§ Stored data entries:
════════════════
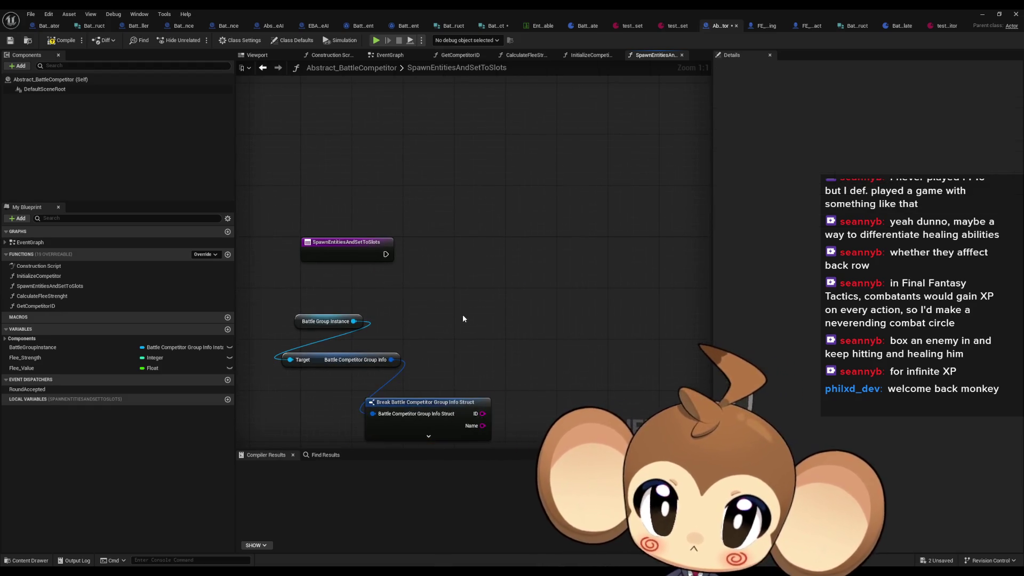
pyautogui.scroll(-2, 449, 381)
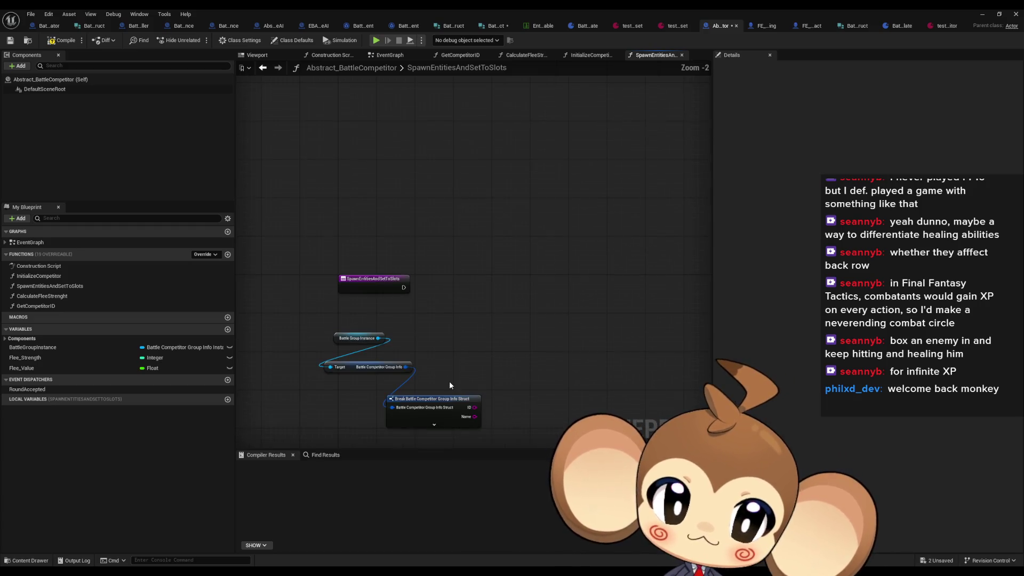
pyautogui.click(434, 425)
pyautogui.moveTo(441, 404)
pyautogui.mouseDown()
pyautogui.moveTo(368, 390)
pyautogui.moveTo(374, 295)
pyautogui.mouseUp()
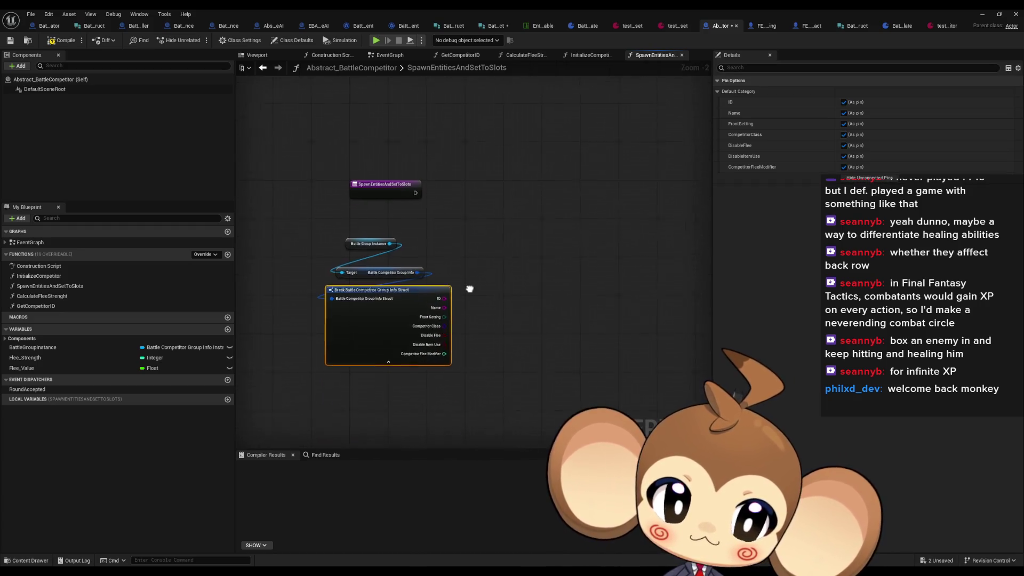
pyautogui.scroll(2, 387, 245)
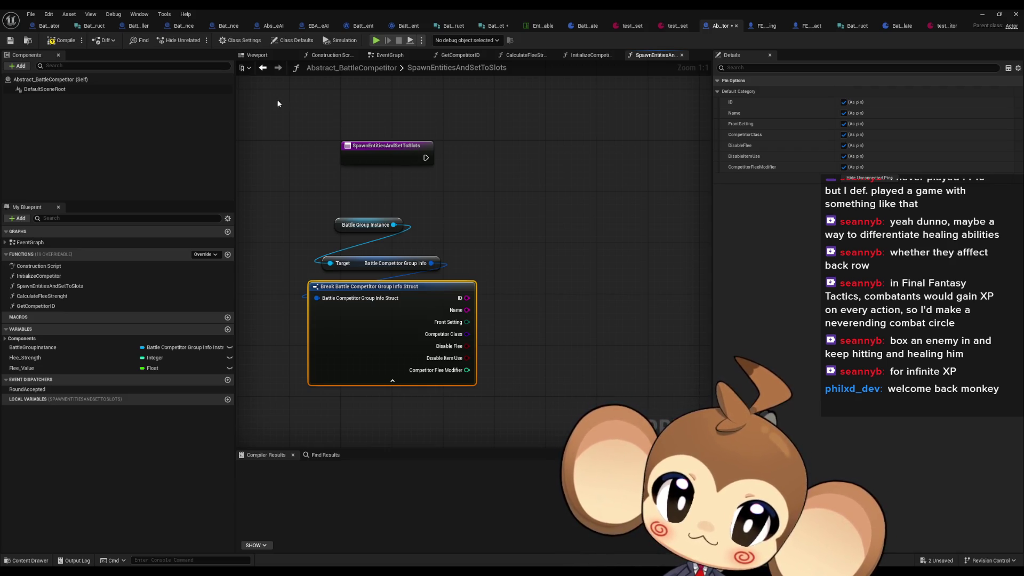
# - Abandon a 'get' search from Battle Group Instance and undo the Target, Break and Dot Product nodes
pyautogui.click(263, 68)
════════════════
§ TASK DETAILS: Retype the lines starting with the one that holds "pyautogui.moveTo(368, 390)" and ending with the last line of the data above, both included; skip the pictures.

§ SOLUTION FOR THIS PROBLEM:
pyautogui.moveTo(368, 390)
pyautogui.moveTo(374, 295)
pyautogui.mouseUp()
pyautogui.scroll(2, 387, 245)
# - Abandon a 'get' search from Battle Group Instance and undo the Target, Break and Dot Product nodes
pyautogui.click(263, 68)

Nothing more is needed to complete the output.